INSTRUCTIONS TO FOLLOW:
Reproduce, exactly, the lines of the material below from the line containing "16: (103, 151, 1.73)" through the line containing "36: (256, 189, 1.16)", with both end lines included and nothing else.

* * *

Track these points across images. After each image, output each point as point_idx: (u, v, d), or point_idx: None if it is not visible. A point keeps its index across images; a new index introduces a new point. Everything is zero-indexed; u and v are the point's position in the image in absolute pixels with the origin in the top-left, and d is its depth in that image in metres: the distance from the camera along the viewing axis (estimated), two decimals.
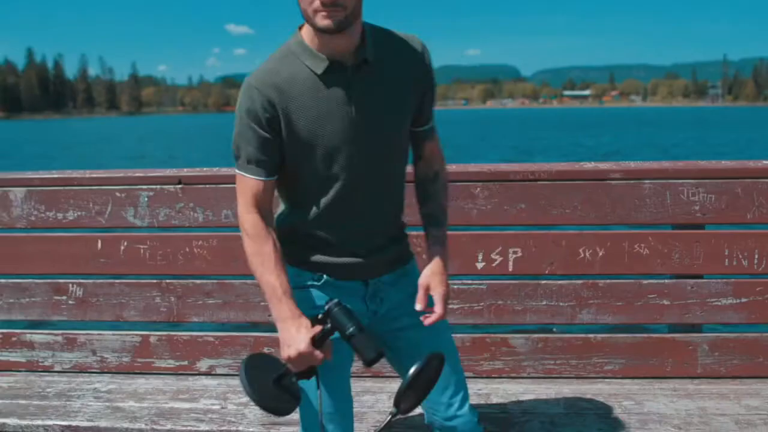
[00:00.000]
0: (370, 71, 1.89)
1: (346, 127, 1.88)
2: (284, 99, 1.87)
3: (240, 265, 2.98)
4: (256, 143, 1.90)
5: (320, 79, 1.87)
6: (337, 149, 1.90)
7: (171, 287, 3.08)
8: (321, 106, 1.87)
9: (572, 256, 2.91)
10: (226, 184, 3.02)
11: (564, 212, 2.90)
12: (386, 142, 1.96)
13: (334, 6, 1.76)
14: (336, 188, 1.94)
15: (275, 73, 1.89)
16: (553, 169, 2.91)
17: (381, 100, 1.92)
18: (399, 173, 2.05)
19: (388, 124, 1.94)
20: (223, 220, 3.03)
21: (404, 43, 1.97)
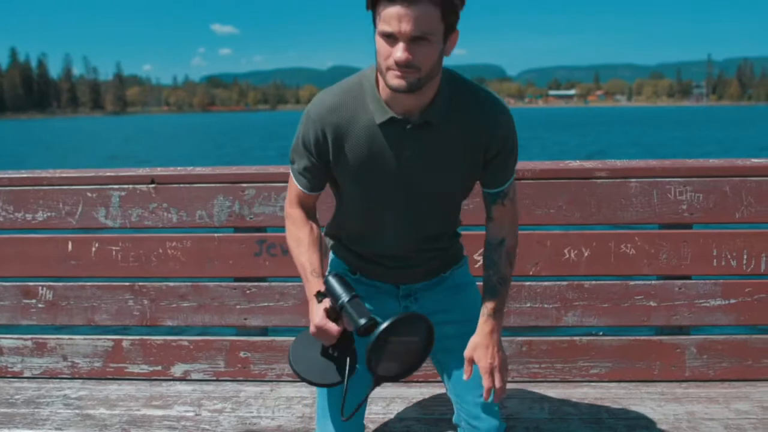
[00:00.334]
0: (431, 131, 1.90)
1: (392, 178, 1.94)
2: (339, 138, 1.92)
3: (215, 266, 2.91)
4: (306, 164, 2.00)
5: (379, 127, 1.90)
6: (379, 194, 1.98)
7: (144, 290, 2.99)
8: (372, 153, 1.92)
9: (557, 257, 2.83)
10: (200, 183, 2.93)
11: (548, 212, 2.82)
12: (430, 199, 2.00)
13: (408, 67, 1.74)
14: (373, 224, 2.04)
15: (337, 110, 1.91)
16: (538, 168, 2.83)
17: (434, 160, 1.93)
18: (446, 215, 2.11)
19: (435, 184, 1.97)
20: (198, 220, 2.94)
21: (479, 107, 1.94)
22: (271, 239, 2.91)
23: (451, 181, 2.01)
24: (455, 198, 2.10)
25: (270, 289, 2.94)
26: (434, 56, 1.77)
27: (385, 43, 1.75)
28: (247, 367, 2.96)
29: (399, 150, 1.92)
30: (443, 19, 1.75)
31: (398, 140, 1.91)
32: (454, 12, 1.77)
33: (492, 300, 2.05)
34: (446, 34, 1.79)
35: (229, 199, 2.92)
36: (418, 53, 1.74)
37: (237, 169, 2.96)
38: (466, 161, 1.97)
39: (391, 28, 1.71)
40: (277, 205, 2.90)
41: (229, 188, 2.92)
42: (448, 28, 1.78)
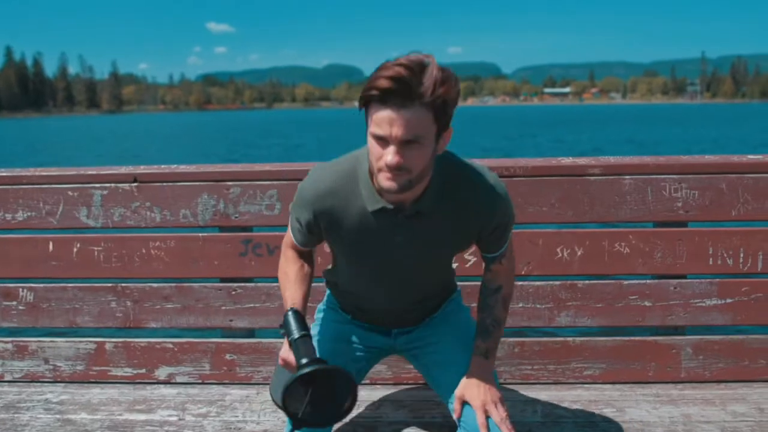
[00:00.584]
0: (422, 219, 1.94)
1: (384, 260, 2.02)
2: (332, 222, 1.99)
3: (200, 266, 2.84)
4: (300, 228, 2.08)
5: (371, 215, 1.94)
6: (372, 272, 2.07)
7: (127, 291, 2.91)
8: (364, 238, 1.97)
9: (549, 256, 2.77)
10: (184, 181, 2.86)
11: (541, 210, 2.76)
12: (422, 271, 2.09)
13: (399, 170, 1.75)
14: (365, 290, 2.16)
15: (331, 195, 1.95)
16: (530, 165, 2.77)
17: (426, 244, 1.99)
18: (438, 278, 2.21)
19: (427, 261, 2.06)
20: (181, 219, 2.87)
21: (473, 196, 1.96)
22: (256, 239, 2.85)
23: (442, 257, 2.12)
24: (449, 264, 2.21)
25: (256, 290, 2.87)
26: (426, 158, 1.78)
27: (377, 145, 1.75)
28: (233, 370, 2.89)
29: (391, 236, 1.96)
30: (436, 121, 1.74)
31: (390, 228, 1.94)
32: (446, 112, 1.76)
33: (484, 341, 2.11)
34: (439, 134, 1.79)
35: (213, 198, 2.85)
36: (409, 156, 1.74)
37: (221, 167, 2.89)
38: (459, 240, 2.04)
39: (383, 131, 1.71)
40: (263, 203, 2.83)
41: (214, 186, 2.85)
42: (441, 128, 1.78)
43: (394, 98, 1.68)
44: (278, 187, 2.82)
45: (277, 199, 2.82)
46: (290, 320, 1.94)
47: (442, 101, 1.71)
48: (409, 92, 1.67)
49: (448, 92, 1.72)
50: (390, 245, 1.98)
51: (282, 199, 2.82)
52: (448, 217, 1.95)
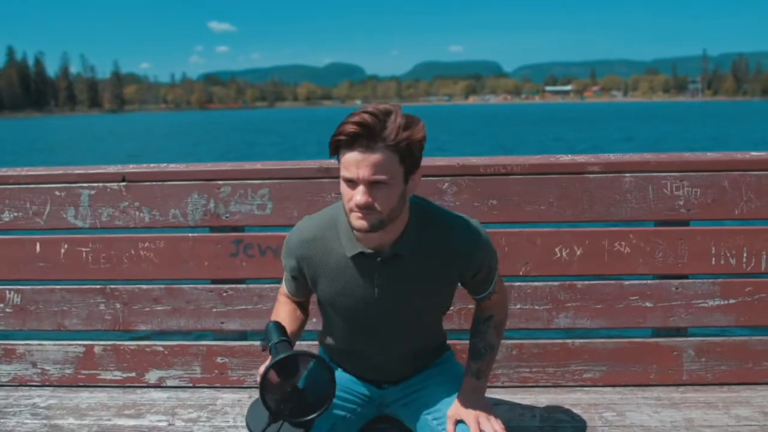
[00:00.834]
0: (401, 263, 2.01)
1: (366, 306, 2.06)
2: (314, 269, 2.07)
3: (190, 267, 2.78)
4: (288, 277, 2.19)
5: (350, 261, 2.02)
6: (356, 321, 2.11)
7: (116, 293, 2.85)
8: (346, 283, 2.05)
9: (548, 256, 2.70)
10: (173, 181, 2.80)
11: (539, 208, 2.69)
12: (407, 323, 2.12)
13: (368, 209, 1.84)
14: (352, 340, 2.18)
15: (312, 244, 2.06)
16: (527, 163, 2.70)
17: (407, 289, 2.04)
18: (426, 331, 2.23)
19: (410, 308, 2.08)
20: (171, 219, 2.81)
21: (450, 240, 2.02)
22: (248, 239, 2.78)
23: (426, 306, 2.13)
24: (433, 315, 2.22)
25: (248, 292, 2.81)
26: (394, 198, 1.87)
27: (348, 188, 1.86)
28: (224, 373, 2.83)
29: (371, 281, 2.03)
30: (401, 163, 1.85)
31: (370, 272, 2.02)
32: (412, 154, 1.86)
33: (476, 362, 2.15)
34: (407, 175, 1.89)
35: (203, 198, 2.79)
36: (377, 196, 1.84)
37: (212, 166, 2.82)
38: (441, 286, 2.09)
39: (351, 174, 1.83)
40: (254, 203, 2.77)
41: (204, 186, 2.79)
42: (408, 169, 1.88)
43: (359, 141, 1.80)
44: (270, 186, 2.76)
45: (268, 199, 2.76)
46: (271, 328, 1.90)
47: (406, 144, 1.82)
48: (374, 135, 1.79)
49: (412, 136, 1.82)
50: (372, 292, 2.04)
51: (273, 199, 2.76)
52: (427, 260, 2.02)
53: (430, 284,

* * *

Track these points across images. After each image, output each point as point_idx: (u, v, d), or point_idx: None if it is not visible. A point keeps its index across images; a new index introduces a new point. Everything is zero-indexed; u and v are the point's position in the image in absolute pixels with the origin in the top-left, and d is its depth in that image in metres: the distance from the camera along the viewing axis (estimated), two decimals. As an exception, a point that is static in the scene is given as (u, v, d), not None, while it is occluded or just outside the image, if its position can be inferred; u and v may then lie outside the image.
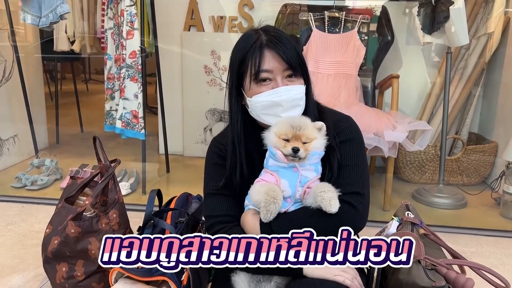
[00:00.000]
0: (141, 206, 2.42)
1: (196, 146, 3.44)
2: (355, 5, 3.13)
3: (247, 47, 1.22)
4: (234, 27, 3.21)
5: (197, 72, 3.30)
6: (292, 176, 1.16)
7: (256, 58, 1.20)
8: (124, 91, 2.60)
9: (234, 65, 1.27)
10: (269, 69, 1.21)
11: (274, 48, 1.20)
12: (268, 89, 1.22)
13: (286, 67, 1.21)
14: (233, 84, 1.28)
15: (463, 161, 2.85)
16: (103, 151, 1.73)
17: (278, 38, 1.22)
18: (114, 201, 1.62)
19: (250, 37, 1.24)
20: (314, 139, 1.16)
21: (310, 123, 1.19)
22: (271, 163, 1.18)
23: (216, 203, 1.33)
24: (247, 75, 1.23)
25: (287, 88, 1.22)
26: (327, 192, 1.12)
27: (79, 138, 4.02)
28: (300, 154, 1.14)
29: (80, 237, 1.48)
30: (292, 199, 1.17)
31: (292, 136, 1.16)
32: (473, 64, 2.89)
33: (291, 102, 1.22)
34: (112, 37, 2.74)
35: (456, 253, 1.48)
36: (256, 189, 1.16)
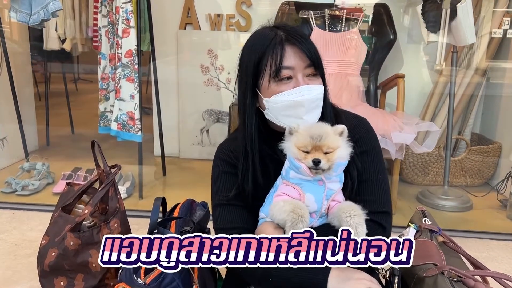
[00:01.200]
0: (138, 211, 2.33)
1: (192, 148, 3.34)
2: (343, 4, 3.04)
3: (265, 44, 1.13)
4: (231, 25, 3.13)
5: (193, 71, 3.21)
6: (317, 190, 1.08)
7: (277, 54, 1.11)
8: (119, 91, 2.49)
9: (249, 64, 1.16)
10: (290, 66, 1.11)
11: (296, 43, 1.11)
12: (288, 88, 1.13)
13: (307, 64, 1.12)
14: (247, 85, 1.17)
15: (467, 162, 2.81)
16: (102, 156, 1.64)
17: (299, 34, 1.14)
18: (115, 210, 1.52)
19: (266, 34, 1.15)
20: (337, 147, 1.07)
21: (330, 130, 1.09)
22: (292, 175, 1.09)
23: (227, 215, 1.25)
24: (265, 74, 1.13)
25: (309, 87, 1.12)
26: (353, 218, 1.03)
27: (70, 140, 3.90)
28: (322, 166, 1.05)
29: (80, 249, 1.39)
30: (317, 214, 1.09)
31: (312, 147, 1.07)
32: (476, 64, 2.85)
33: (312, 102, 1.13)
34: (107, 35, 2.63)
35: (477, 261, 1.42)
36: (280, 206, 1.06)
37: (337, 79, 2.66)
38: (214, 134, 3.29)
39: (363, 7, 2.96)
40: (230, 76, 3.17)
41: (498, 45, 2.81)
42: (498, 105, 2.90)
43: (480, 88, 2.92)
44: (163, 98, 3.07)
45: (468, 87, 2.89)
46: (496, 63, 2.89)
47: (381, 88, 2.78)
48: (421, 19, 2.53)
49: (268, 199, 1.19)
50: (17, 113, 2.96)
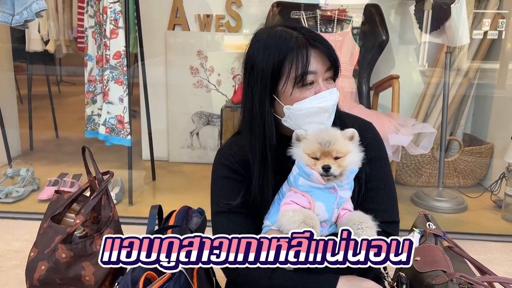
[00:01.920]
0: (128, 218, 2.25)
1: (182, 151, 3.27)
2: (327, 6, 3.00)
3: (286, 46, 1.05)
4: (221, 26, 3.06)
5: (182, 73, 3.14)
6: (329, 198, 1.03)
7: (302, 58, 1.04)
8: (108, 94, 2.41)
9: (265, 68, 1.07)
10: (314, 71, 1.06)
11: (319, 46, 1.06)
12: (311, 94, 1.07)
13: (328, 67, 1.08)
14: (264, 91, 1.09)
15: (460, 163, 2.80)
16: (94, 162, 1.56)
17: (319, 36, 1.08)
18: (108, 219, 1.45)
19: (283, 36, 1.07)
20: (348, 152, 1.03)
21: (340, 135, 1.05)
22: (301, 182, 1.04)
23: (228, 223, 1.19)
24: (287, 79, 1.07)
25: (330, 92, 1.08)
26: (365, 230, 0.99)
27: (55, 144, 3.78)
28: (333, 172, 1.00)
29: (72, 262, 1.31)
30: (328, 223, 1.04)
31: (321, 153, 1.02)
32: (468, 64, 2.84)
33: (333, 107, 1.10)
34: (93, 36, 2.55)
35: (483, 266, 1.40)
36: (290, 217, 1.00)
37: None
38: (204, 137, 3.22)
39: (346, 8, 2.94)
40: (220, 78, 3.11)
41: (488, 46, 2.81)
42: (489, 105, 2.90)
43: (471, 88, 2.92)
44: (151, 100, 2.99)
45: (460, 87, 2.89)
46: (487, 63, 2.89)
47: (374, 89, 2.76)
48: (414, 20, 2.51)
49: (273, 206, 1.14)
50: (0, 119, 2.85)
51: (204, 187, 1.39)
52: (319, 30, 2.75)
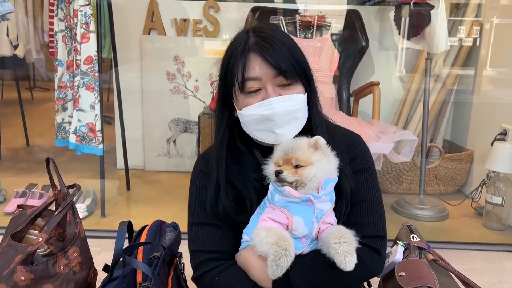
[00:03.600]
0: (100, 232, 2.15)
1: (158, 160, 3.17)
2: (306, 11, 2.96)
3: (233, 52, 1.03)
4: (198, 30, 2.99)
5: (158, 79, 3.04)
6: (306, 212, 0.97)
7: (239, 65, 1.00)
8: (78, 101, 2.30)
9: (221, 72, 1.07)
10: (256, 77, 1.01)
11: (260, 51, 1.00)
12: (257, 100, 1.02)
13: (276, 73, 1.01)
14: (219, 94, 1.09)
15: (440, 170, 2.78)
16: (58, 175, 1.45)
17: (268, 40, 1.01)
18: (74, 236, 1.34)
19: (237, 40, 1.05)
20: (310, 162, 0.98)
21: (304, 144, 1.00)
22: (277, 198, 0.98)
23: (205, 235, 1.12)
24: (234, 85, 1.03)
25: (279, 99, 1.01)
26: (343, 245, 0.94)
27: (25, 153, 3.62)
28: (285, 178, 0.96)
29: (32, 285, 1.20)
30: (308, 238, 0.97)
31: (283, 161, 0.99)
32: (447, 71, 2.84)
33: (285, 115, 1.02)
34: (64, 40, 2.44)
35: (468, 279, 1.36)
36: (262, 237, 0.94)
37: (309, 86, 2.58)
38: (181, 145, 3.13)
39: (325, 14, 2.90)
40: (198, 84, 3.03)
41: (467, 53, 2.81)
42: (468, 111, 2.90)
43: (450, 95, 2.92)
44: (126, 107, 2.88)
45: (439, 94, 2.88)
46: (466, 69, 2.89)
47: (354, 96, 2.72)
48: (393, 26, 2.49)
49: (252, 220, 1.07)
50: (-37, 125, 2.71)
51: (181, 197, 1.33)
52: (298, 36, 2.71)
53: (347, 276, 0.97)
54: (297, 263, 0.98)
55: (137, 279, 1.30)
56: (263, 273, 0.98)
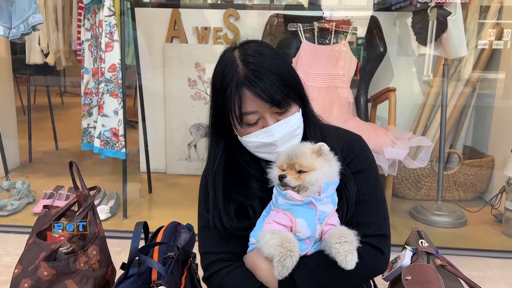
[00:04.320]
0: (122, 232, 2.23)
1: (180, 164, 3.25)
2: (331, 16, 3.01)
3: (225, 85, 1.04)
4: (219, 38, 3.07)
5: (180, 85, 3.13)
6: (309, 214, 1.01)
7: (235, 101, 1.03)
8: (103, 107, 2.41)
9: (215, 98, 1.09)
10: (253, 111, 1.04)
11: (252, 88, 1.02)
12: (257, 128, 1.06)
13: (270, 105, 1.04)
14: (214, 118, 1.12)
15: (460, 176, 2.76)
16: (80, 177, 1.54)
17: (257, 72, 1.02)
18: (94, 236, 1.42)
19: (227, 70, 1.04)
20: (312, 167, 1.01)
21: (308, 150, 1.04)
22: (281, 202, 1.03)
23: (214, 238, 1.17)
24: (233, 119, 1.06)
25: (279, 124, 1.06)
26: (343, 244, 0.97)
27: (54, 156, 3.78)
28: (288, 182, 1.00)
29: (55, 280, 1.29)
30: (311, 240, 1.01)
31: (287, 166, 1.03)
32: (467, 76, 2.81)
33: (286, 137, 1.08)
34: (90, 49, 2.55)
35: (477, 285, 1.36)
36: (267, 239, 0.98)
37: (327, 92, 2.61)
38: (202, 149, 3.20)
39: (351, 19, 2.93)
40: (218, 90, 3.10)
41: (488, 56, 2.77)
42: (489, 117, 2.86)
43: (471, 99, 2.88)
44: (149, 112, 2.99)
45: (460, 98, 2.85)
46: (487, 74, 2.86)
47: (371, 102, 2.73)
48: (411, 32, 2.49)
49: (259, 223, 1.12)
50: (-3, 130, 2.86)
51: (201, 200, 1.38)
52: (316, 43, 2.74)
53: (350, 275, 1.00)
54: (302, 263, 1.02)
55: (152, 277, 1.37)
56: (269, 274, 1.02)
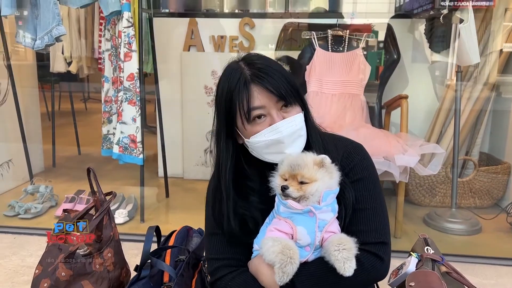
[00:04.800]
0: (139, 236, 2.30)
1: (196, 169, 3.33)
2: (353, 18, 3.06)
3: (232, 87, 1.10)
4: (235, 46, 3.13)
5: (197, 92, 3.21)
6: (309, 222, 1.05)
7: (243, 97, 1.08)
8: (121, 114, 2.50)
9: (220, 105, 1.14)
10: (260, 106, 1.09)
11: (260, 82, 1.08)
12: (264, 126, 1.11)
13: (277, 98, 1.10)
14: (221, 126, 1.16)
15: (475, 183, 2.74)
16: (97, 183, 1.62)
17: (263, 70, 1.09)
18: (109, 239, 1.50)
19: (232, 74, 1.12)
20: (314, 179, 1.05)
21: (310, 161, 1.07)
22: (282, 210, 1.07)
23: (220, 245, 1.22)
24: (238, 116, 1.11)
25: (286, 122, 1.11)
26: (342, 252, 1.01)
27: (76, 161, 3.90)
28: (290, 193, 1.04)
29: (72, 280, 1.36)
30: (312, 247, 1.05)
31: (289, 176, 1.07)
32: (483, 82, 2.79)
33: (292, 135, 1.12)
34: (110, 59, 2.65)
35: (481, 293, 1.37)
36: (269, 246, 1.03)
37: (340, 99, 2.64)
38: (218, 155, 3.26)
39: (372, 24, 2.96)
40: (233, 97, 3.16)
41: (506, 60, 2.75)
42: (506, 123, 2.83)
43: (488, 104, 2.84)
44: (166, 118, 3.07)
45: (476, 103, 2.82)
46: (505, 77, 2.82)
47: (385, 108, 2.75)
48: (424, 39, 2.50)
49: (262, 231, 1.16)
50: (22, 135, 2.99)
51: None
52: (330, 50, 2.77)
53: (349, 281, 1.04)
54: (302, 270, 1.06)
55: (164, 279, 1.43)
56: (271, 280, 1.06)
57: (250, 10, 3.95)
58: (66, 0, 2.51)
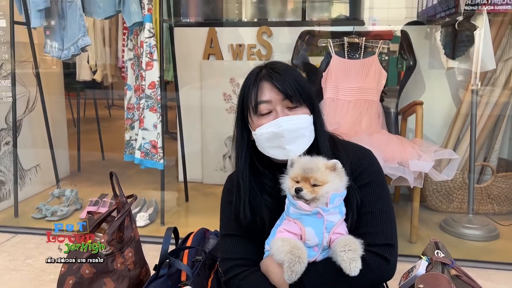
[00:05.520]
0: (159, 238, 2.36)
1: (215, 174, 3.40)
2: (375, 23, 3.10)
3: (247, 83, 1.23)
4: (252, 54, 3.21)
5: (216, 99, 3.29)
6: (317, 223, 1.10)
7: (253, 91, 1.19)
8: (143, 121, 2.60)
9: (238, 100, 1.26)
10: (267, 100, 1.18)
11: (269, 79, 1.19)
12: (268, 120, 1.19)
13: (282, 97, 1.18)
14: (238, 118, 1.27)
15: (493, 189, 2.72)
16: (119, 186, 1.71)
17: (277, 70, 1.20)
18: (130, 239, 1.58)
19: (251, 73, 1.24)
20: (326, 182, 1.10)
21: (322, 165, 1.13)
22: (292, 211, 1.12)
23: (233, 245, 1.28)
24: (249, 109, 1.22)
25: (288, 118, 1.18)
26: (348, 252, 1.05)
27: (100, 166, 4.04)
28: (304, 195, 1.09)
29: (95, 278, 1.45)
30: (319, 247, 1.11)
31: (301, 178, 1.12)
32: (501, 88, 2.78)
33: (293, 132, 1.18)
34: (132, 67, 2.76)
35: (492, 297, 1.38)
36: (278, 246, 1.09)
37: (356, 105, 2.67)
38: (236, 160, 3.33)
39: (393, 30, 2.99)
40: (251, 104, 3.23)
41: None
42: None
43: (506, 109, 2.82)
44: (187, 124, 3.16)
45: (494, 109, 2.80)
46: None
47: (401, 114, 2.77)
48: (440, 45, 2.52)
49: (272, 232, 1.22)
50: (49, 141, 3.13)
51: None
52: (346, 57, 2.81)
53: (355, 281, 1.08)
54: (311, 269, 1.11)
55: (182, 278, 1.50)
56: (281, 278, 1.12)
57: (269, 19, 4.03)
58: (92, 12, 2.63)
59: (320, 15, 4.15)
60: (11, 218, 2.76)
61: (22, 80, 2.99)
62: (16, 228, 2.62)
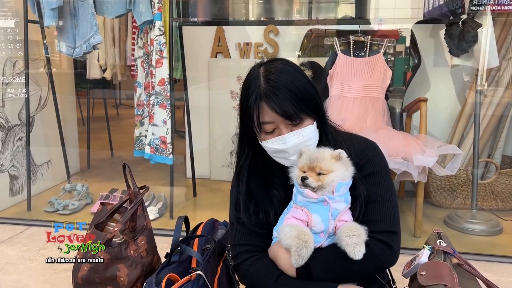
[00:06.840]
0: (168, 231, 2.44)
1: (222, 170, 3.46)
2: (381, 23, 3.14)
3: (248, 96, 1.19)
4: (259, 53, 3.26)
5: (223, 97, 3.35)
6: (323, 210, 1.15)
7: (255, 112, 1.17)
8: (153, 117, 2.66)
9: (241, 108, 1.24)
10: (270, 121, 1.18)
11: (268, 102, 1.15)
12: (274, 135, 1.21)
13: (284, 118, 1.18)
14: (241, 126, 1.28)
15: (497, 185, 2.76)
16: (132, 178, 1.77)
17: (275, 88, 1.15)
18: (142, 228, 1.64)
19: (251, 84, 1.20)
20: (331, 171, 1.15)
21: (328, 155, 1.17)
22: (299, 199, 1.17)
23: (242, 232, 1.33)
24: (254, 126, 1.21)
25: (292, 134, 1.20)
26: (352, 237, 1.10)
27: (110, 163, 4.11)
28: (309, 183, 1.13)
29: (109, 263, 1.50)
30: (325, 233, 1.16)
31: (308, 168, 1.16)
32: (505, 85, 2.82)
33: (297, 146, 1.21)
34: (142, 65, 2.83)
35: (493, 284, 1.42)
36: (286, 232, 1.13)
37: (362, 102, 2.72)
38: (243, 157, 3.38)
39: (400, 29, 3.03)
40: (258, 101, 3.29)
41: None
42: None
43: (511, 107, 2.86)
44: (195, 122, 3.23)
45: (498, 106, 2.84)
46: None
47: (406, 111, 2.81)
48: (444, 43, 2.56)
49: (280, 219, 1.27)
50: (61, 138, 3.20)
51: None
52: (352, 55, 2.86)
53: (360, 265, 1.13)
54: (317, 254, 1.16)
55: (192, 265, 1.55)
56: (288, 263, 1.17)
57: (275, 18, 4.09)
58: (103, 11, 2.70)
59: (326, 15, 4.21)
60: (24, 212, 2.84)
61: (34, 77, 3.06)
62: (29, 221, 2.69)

* * *

EXERCISE RESULT:
16: (103, 151, 1.73)
17: (278, 38, 1.22)
18: (114, 201, 1.62)
19: (250, 37, 1.24)
20: (314, 139, 1.16)
21: (310, 123, 1.19)
22: (271, 163, 1.18)
23: (216, 203, 1.33)
24: (247, 75, 1.23)
25: (287, 88, 1.22)
26: (327, 192, 1.12)
27: (79, 138, 4.02)
28: (300, 154, 1.14)
29: (80, 237, 1.48)
30: (292, 199, 1.17)
31: (292, 136, 1.16)
32: (473, 64, 2.89)
33: (291, 102, 1.22)
34: (112, 37, 2.74)
35: (456, 253, 1.48)
36: (256, 189, 1.16)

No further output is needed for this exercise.